Adjusted EBITDA was $31.5 million for the fourth quarter of fiscal 2021 and was $152.0 million for the full 2021 fiscal year. EBITDA and Adjusted EBITDA are non-GAAP financial measures. See “Non-GAAP Financial Measures” below for more details and a reconciliation of non-GAAP EBITDA and Adjusted EBITDA to the most comparable GAAP measure, net income.

Balance Sheet
The company ended the 2021 fiscal year with no borrowings under its credit facility and with cash and cash equivalents of approximately $97.4 million. The year-end cash balance for fiscal 2021 compares to no borrowings under the company’s credit facility and $64.7 million of cash and cash equivalents as of the end of the 2020 fiscal year. Total merchandise inventories increased by approximately 7.1 percent as of the end of fiscal 2021 versus the end of the prior fiscal year.

Quarterly Cash Dividend and New Share Repurchase Program
During fiscal 2021, the company returned to shareholders over $69 million in value through a combination of regular and special cash dividends and open-market stock repurchases. In the fiscal 2021 fourth quarter, the company repurchased 260,825 shares of its common stock.

The Board of Directors declared a quarterly cash dividend of $0.25 per share, which will be paid on March 25, 2022, to stockholders of record as of March 11, 2022.
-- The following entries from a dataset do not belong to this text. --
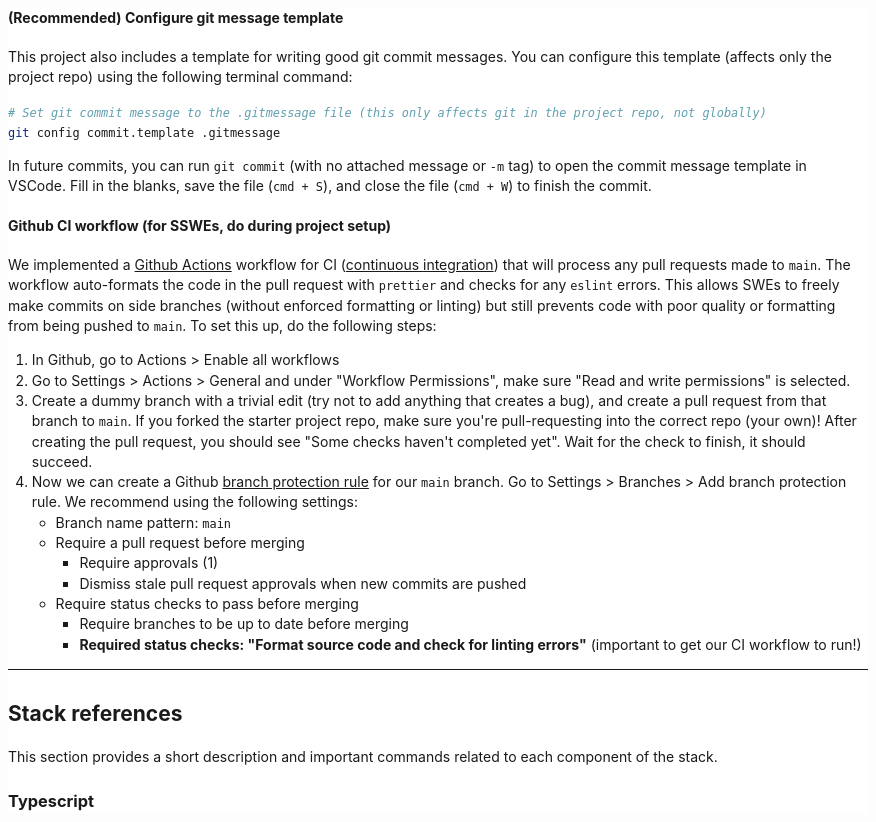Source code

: #### (Recommended) Configure git message template

This project also includes a template for writing good git commit messages. You can configure this template (affects only the project repo) using the following terminal command:

```bash
# Set git commit message to the .gitmessage file (this only affects git in the project repo, not globally)
git config commit.template .gitmessage
```

In future commits, you can run `git commit` (with no attached message or `-m` tag) to open the commit message template in VSCode. Fill in the blanks, save the file (`cmd + S`), and close the file (`cmd + W`) to finish the commit.

#### Github CI workflow (for SSWEs, do during project setup)

We implemented a [Github Actions](https://docs.github.com/en/actions) workflow for CI ([continuous integration](<https://www.atlassian.com/continuous-delivery/continuous-integration#:~:text=Continuous%20integration%20(CI)%20is%20the,builds%20and%20tests%20then%20run.>)) that will process any pull requests made to `main`. The workflow auto-formats the code in the pull request with `prettier` and checks for any `eslint` errors. This allows SWEs to freely make commits on side branches (without enforced formatting or linting) but still prevents code with poor quality or formatting from being pushed to `main`. To set this up, do the following steps:

1. In Github, go to Actions > Enable all workflows
2. Go to Settings > Actions > General and under "Workflow Permissions", make sure "Read and write permissions" is selected.
3. Create a dummy branch with a trivial edit (try not to add anything that creates a bug), and create a pull request from that branch to `main`. If you forked the starter project repo, make sure you're pull-requesting into the correct repo (your own)! After creating the pull request, you should see "Some checks haven't completed yet". Wait for the check to finish, it should succeed.
4. Now we can create a Github [branch protection rule](https://docs.github.com/en/repositories/configuring-branches-and-merges-in-your-repository/managing-protected-branches/managing-a-branch-protection-rule) for our `main` branch. Go to Settings > Branches > Add branch protection rule. We recommend using the following settings:
   - Branch name pattern: `main`
   - Require a pull request before merging
     - Require approvals (1)
     - Dismiss stale pull request approvals when new commits are pushed
   - Require status checks to pass before merging
     - Require branches to be up to date before merging
     - **Required status checks: "Format source code and check for linting errors"** (important to get our CI workflow to run!)

---

## Stack references

This section provides a short description and important commands related to each component of the stack.

### Typescript
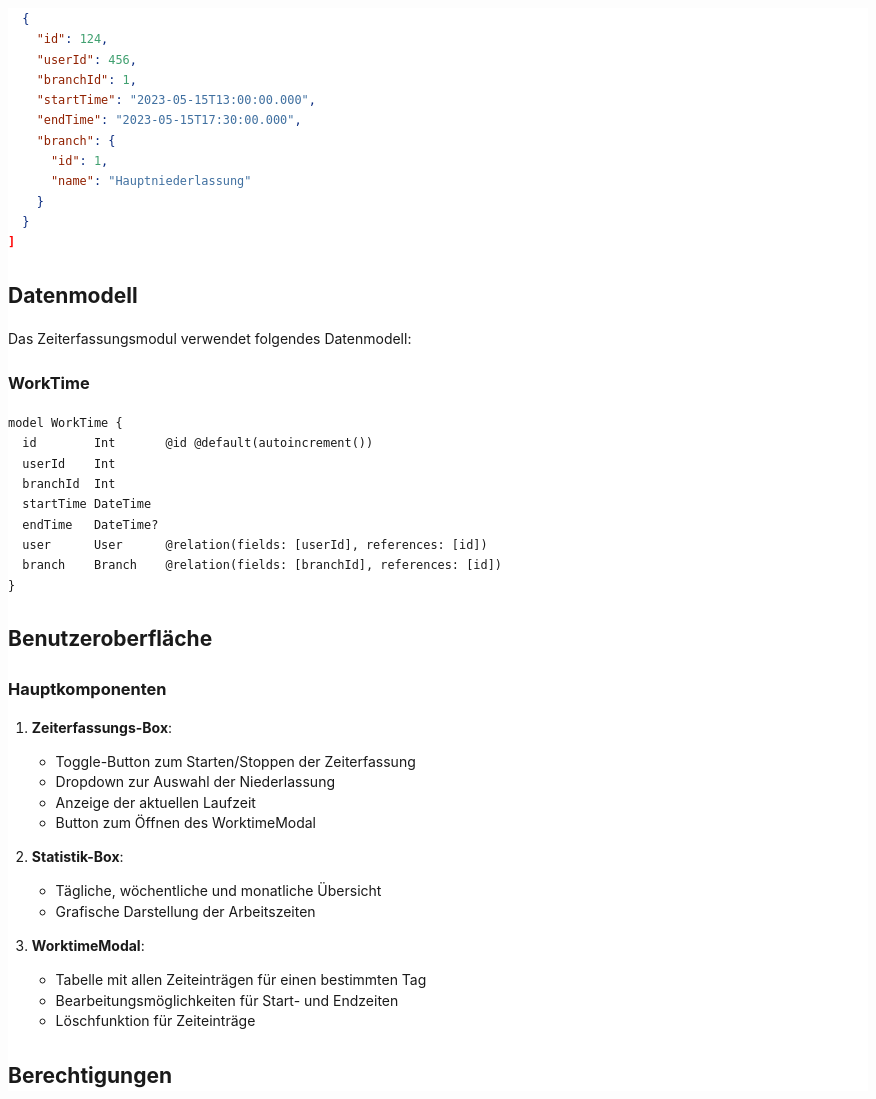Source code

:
 ```json
  {
    "id": 124,
    "userId": 456,
    "branchId": 1,
    "startTime": "2023-05-15T13:00:00.000",
    "endTime": "2023-05-15T17:30:00.000",
    "branch": {
      "id": 1,
      "name": "Hauptniederlassung"
    }
  }
]
```

## Datenmodell

Das Zeiterfassungsmodul verwendet folgendes Datenmodell:

### WorkTime

```prisma
model WorkTime {
  id        Int       @id @default(autoincrement())
  userId    Int
  branchId  Int
  startTime DateTime
  endTime   DateTime?
  user      User      @relation(fields: [userId], references: [id])
  branch    Branch    @relation(fields: [branchId], references: [id])
}
```

## Benutzeroberfläche

### Hauptkomponenten

1. **Zeiterfassungs-Box**:
   - Toggle-Button zum Starten/Stoppen der Zeiterfassung
   - Dropdown zur Auswahl der Niederlassung
   - Anzeige der aktuellen Laufzeit
   - Button zum Öffnen des WorktimeModal

2. **Statistik-Box**:
   - Tägliche, wöchentliche und monatliche Übersicht
   - Grafische Darstellung der Arbeitszeiten

3. **WorktimeModal**:
   - Tabelle mit allen Zeiteinträgen für einen bestimmten Tag
   - Bearbeitungsmöglichkeiten für Start- und Endzeiten
   - Löschfunktion für Zeiteinträge

## Berechtigungen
The company’s Board of Directors has authorized a new share repurchase program for the purchase of up to $25.0 million of the company’s common stock. This program replaces the company’s previous share repurchase program, under which $7.7 million remained available for repurchases. Under the current authorization, the company may purchase shares from time to time in the open market or in privately negotiated transactions in compliance with the applicable rules and regulations of the Securities and Exchange Commission. However, the timing and amount of such purchases, if any, would be at the discretion of the company’s management and Board of Directors, and would depend on market conditions and other considerations.

First Quarter Guidance
For the fiscal 2022 first quarter, the company expects same-store sales to decrease 10 percent to 13 percent compared to the fiscal 2021 first quarter, with earnings per diluted share in the range of $0.30 to $0.40. This compares to a same-store sales increase of 31.8 percent and record first-quarter earnings per diluted share of $0.96 in the first quarter of fiscal 2021, which included a previously reported net benefit of $0.06 per diluted share.

The company’s sales and earnings guidance for the fiscal 2022 first quarter assumes that any new conditions relating to the pandemic, including any regulations that may be issued in response to the pandemic, will not materially impact the company’s operations during the period.

Miller commented, “Our outlook for the 2022 first quarter reflects very difficult comparisons to our record 2021 first quarter. Additionally, guidance reflects challenged quarter-to-date winter product sales resulting from unseasonably warm and dry winter weather in our western markets, along with headwinds related to the Omicron variant and ongoing supply chain disruptions. Despite these challenges, we believe we are positioned to deliver first-quarter earnings near or above any pre-pandemic first-quarter earnings in our history. Looking beyond the current quarter, while comparisons to the prior year will continue to be challenging, our outlook remains very positive, and we are confident in the flexibility of our business model and diverse product mix.”